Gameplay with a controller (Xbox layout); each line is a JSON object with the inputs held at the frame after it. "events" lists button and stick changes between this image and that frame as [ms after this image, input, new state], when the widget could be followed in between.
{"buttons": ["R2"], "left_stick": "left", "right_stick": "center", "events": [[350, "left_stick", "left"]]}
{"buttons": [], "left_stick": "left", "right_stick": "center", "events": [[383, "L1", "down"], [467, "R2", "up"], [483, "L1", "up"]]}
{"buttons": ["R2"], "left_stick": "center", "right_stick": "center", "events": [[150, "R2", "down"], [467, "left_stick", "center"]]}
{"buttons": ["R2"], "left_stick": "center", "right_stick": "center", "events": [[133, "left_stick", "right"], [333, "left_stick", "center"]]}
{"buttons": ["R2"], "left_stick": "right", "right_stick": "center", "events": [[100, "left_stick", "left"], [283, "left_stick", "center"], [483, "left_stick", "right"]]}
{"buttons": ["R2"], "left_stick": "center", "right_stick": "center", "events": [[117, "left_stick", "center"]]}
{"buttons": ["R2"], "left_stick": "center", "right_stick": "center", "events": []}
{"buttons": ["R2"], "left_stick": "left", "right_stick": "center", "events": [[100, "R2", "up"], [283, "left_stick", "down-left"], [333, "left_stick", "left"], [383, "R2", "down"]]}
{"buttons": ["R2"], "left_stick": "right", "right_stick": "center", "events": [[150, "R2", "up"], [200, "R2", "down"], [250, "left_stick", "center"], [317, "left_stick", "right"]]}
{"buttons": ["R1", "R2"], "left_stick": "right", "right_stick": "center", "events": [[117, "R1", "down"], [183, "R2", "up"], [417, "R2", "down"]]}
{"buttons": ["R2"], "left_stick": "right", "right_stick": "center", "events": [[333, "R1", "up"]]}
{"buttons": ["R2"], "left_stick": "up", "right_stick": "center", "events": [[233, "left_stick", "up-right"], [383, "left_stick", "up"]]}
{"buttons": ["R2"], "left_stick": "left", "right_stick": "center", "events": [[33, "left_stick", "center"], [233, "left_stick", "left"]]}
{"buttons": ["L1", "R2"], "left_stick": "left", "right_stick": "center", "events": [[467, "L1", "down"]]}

Work order ▸ Copy each entry above exactly, leaving nothing out.

Reply to the exercise ▸
Gameplay with a controller (Xbox layout); each line is a JSON object with the inputs held at the frame after it. "events" lists button and stick changes between this image and that frame as [ms after this image, input, new state], when the widget could be followed in between.
{"buttons": ["R2"], "left_stick": "left", "right_stick": "center", "events": [[350, "left_stick", "left"]]}
{"buttons": [], "left_stick": "left", "right_stick": "center", "events": [[383, "L1", "down"], [467, "R2", "up"], [483, "L1", "up"]]}
{"buttons": ["R2"], "left_stick": "center", "right_stick": "center", "events": [[150, "R2", "down"], [467, "left_stick", "center"]]}
{"buttons": ["R2"], "left_stick": "center", "right_stick": "center", "events": [[133, "left_stick", "right"], [333, "left_stick", "center"]]}
{"buttons": ["R2"], "left_stick": "right", "right_stick": "center", "events": [[100, "left_stick", "left"], [283, "left_stick", "center"], [483, "left_stick", "right"]]}
{"buttons": ["R2"], "left_stick": "center", "right_stick": "center", "events": [[117, "left_stick", "center"]]}
{"buttons": ["R2"], "left_stick": "center", "right_stick": "center", "events": []}
{"buttons": ["R2"], "left_stick": "left", "right_stick": "center", "events": [[100, "R2", "up"], [283, "left_stick", "down-left"], [333, "left_stick", "left"], [383, "R2", "down"]]}
{"buttons": ["R2"], "left_stick": "right", "right_stick": "center", "events": [[150, "R2", "up"], [200, "R2", "down"], [250, "left_stick", "center"], [317, "left_stick", "right"]]}
{"buttons": ["R1", "R2"], "left_stick": "right", "right_stick": "center", "events": [[117, "R1", "down"], [183, "R2", "up"], [417, "R2", "down"]]}
{"buttons": ["R2"], "left_stick": "right", "right_stick": "center", "events": [[333, "R1", "up"]]}
{"buttons": ["R2"], "left_stick": "up", "right_stick": "center", "events": [[233, "left_stick", "up-right"], [383, "left_stick", "up"]]}
{"buttons": ["R2"], "left_stick": "left", "right_stick": "center", "events": [[33, "left_stick", "center"], [233, "left_stick", "left"]]}
{"buttons": ["L1", "R2"], "left_stick": "left", "right_stick": "center", "events": [[467, "L1", "down"]]}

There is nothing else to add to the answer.